____ Dataset entries

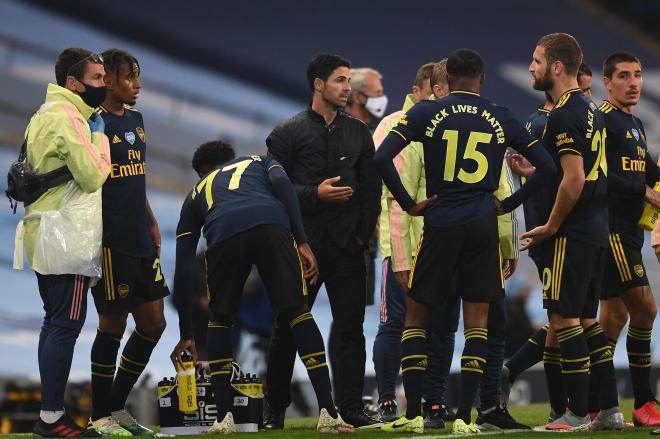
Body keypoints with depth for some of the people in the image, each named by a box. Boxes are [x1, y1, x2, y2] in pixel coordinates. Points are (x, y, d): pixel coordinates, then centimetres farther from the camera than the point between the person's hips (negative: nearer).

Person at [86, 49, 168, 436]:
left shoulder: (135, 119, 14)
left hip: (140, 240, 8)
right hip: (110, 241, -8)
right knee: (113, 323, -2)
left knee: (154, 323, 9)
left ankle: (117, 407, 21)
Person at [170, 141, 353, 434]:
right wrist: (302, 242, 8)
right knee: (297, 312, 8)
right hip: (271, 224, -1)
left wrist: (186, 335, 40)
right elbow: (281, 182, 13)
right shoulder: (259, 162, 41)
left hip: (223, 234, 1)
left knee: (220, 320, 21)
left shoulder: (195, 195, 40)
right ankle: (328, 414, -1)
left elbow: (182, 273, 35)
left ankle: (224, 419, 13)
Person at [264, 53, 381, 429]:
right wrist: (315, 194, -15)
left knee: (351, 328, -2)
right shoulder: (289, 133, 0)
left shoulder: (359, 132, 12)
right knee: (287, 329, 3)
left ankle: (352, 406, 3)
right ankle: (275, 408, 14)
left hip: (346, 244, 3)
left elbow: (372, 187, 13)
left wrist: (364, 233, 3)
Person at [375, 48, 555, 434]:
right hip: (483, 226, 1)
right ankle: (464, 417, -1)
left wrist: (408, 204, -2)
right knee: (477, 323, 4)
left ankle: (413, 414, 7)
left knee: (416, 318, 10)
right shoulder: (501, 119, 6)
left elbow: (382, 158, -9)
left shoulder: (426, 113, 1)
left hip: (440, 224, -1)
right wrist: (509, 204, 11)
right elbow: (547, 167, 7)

________

(Directions) Arrange the entries from the line containing "right knee: (477, 323, 4)" through the end of the entries as a two-column CSV with the columns "prompt" and "value", one row per entry. Put each entry's text and its answer in separate quoted fields, and replace any line breaks with spaces.

(Answer box)
prompt,value
"right knee:","(477, 323, 4)"
"left ankle:","(413, 414, 7)"
"left knee:","(416, 318, 10)"
"right shoulder:","(501, 119, 6)"
"left elbow:","(382, 158, -9)"
"left shoulder:","(426, 113, 1)"
"left hip:","(440, 224, -1)"
"right wrist:","(509, 204, 11)"
"right elbow:","(547, 167, 7)"